Over two dozen women have reported sexual harassment at “Vice”
In a New York Times piece that broke over the weekend, dozens of current and former female Vice employees opened up about the “toxic” culture of sexual harassment they were subjected to while working for the company. The report, published on Sunday, December 23, also details how Vice and its top executives fostered a “boys’ club” culture that degraded women.
The company has built a reputation for being cutting-edge in its approach to news coverage and journalism; however, it turns out they failed to provide women with a safe and comfortable working environment.
The women revealed they “experienced or witnessed sexual misconduct,” including unwanted kisses, lewd remarks, propositions, and groping.
"There is a toxic environment where men can say the most disgusting things, joke about sex openly, and overall a toxic environment where women are treated far inferior than men," Sandra Miller, the former head of branded production, told The Times.
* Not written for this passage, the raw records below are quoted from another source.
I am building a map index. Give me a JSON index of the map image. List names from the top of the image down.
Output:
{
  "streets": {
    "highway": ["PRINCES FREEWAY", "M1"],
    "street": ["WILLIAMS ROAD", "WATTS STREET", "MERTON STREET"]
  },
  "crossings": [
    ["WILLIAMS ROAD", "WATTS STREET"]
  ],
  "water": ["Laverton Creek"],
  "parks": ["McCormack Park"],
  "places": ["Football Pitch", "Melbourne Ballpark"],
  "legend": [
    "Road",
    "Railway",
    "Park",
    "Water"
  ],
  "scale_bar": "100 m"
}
According to the article, Vice was also forced to make four settlements related to sexual harassment and defamation, one of which included accusations made against President Andrew Creighton. He reportedly paid a $135,000 settlement in 2016 after a woman claimed he fired her after refusing a sexual relationship.
In response, Vice issued a lengthy statement promising to reform.
"We have failed as a company to create a safe and inclusive workplace where everyone, especially women, can feel respected and thrive," Canadian Vice founders Shane Smith and Suroosh Alvi said.
Since the exposé, the company has fired three staffers, brought on a new HR leader, and revamped its training process for employees. They’ve also pledged to pay women the same as men by the end of 2018.